● **INSTRUCTIONS TO FOLLOW**:
Copy each line of the listing below where the word "current" turns up.

● **MATERIAL TO PROCESS**:
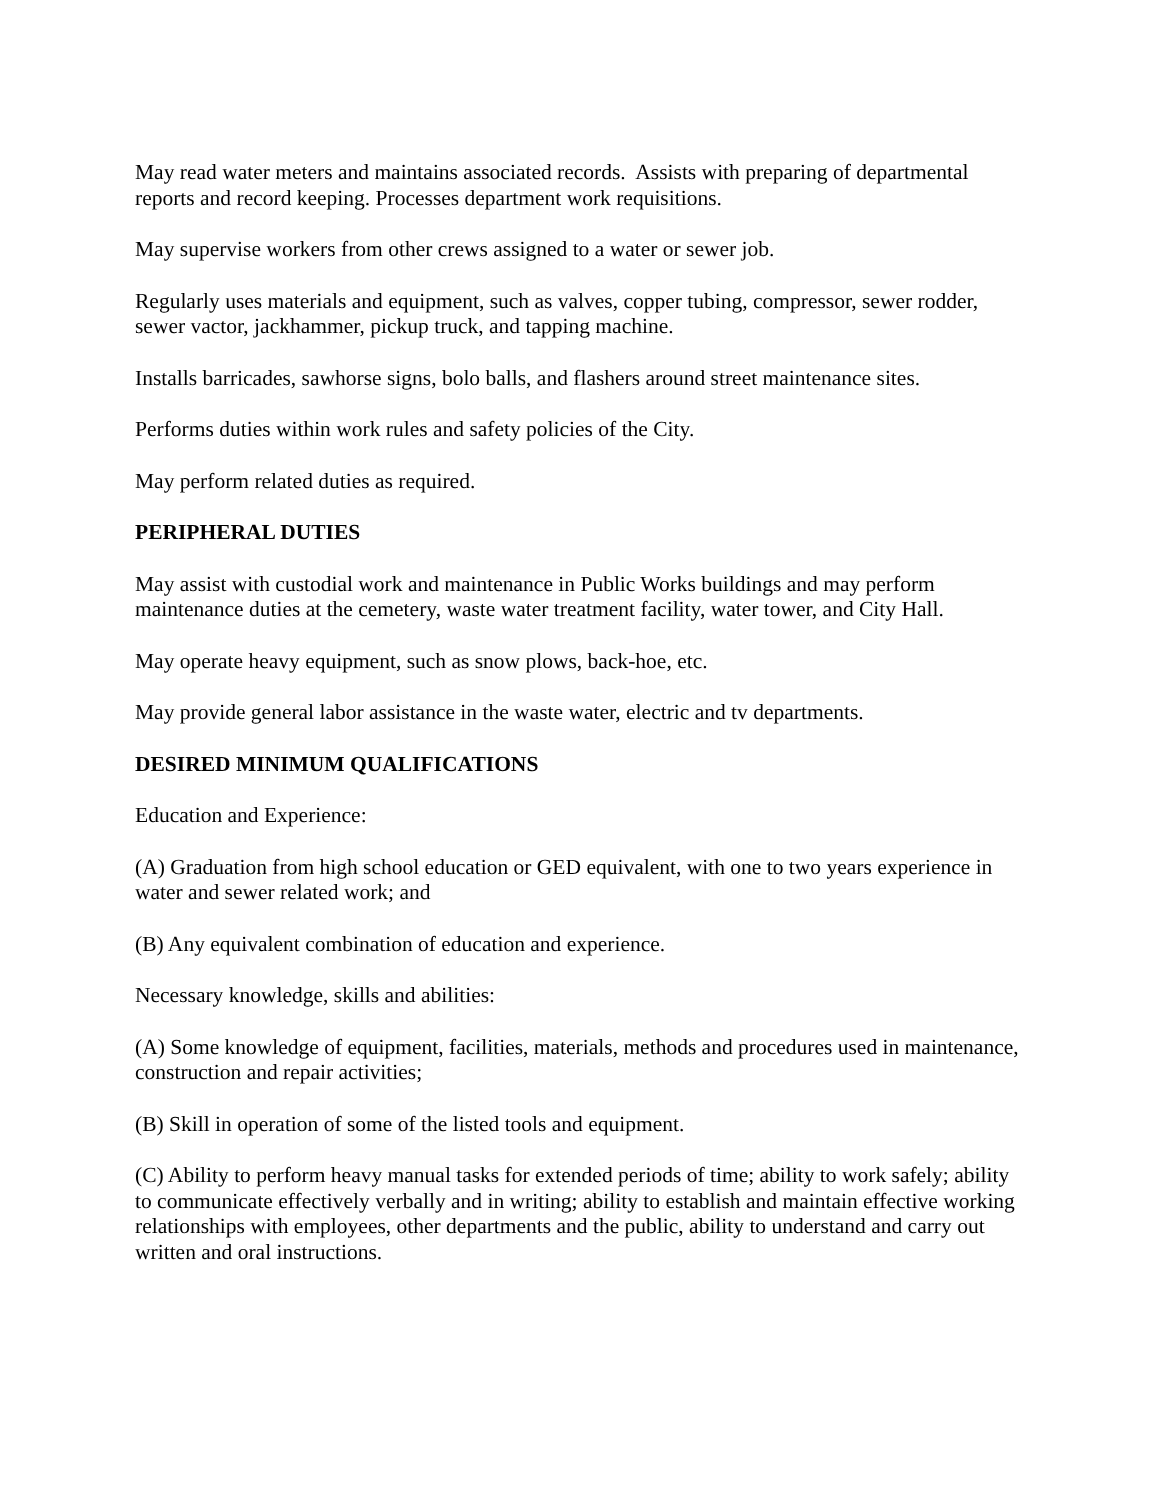May read water meters and maintains associated records. Assists with preparing of departmental reports and record keeping. Processes department work requisitions.
May supervise workers from other crews assigned to a water or sewer job.
Regularly uses materials and equipment, such as valves, copper tubing, compressor, sewer rodder, sewer vactor, jackhammer, pickup truck, and tapping machine.
Installs barricades, sawhorse signs, bolo balls, and flashers around street maintenance sites.
Performs duties within work rules and safety policies of the City.
May perform related duties as required.
PERIPHERAL DUTIES
May assist with custodial work and maintenance in Public Works buildings and may perform maintenance duties at the cemetery, waste water treatment facility, water tower, and City Hall.
May operate heavy equipment, such as snow plows, back-hoe, etc.
May provide general labor assistance in the waste water, electric and tv departments.
DESIRED MINIMUM QUALIFICATIONS
Education and Experience:
(A) Graduation from high school education or GED equivalent, with one to two years experience in water and sewer related work; and
(B) Any equivalent combination of education and experience.
Necessary knowledge, skills and abilities:
(A) Some knowledge of equipment, facilities, materials, methods and procedures used in maintenance, construction and repair activities;
(B) Skill in operation of some of the listed tools and equipment.
(C) Ability to perform heavy manual tasks for extended periods of time; ability to work safely; ability to communicate effectively verbally and in writing; ability to establish and maintain effective working relationships with employees, other departments and the public, ability to understand and carry out written and oral instructions.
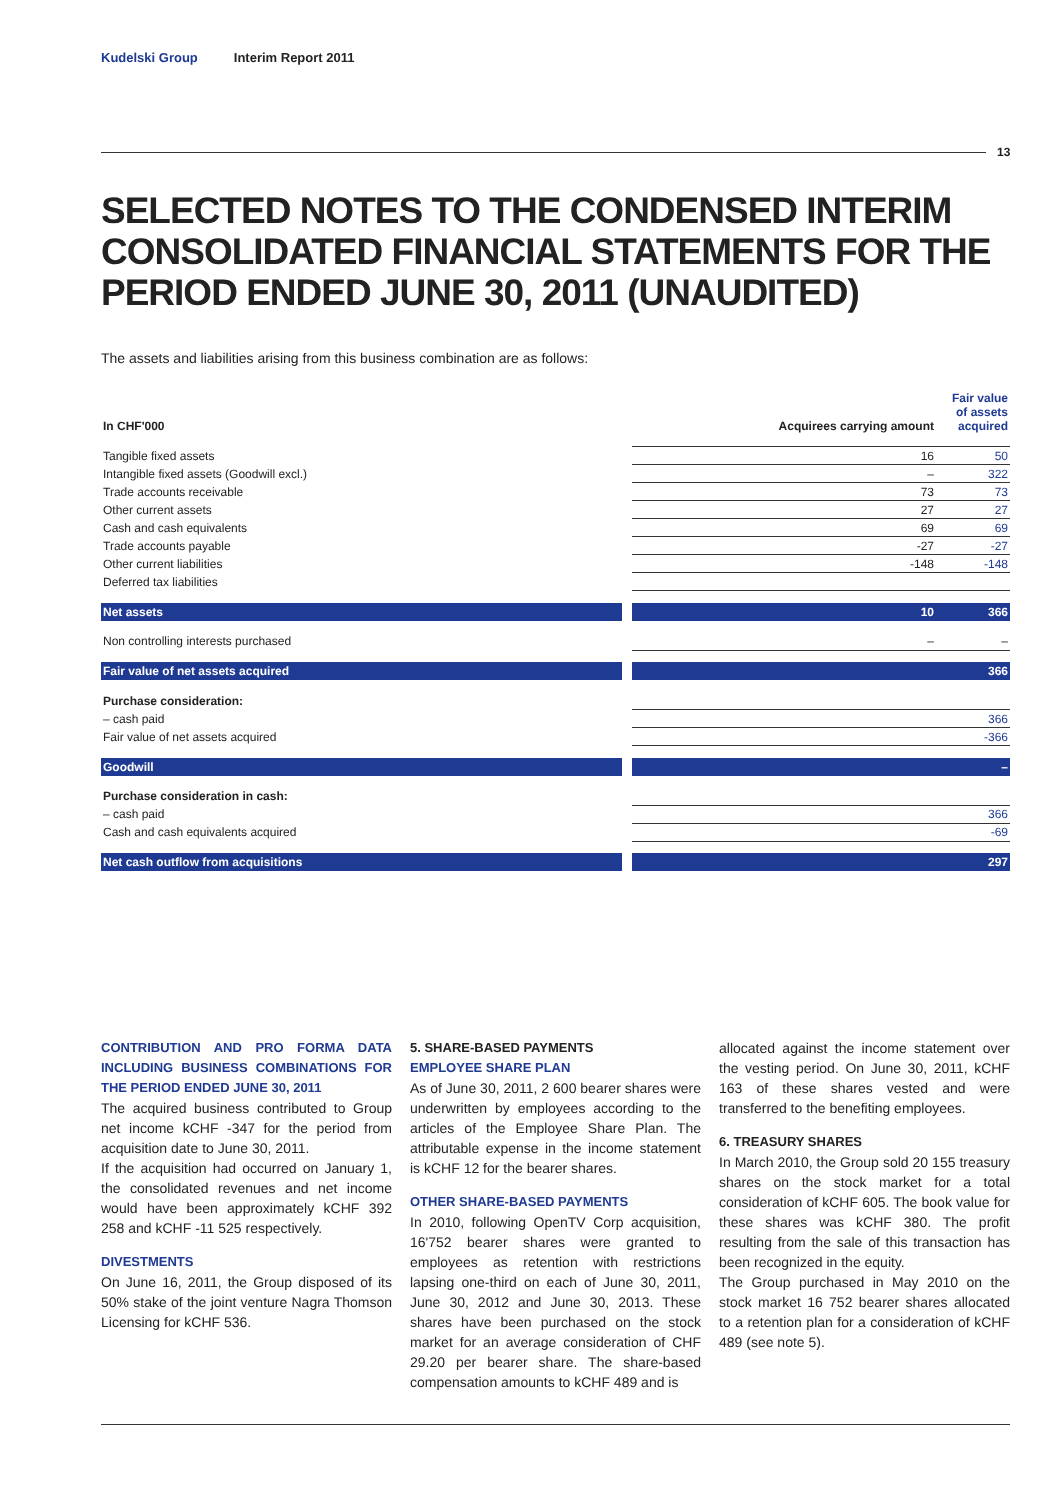Kudelski Group Interim Report 2011
13
SELECTED NOTES TO THE CONDENSED INTERIM CONSOLIDATED FINANCIAL STATEMENTS FOR THE PERIOD ENDED JUNE 30, 2011 (UNAUDITED)
The assets and liabilities arising from this business combination are as follows:
| In CHF'000 | | Acquirees carrying amount | Fair value of assets acquired |
| --- | --- | --- | --- |
| Tangible fixed assets | | 16 | 50 |
| Intangible fixed assets (Goodwill excl.) | | – | 322 |
| Trade accounts receivable | | 73 | 73 |
| Other current assets | | 27 | 27 |
| Cash and cash equivalents | | 69 | 69 |
| Trade accounts payable | | -27 | -27 |
| Other current liabilities | | -148 | -148 |
| Deferred tax liabilities | | | |
| Net assets | | 10 | 366 |
| Non controlling interests purchased | | – | – |
| Fair value of net assets acquired | | | 366 |
| Purchase consideration: | | | |
| – cash paid | | | 366 |
| Fair value of net assets acquired | | | -366 |
| Goodwill | | | – |
| Purchase consideration in cash: | | | |
| – cash paid | | | 366 |
| Cash and cash equivalents acquired | | | -69 |
| Net cash outflow from acquisitions | | | 297 |
CONTRIBUTION AND PRO FORMA DATA INCLUDING BUSINESS COMBINATIONS FOR THE PERIOD ENDED JUNE 30, 2011
The acquired business contributed to Group net income kCHF -347 for the period from acquisition date to June 30, 2011.
If the acquisition had occurred on January 1, the consolidated revenues and net income would have been approximately kCHF 392 258 and kCHF -11 525 respectively.
DIVESTMENTS
On June 16, 2011, the Group disposed of its 50% stake of the joint venture Nagra Thomson Licensing for kCHF 536.
5. SHARE-BASED PAYMENTS
EMPLOYEE SHARE PLAN
As of June 30, 2011, 2 600 bearer shares were underwritten by employees according to the articles of the Employee Share Plan. The attributable expense in the income statement is kCHF 12 for the bearer shares.
OTHER SHARE-BASED PAYMENTS
In 2010, following OpenTV Corp acquisition, 16'752 bearer shares were granted to employees as retention with restrictions lapsing one-third on each of June 30, 2011, June 30, 2012 and June 30, 2013. These shares have been purchased on the stock market for an average consideration of CHF 29.20 per bearer share. The share-based compensation amounts to kCHF 489 and is
allocated against the income statement over the vesting period. On June 30, 2011, kCHF 163 of these shares vested and were transferred to the benefiting employees.
6. TREASURY SHARES
In March 2010, the Group sold 20 155 treasury shares on the stock market for a total consideration of kCHF 605. The book value for these shares was kCHF 380. The profit resulting from the sale of this transaction has been recognized in the equity.
The Group purchased in May 2010 on the stock market 16 752 bearer shares allocated to a retention plan for a consideration of kCHF 489 (see note 5).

● **SOLUTION TO THIS EXERCISE**:
| Other current assets | | 27 | 27 |
| Other current liabilities | | -148 | -148 |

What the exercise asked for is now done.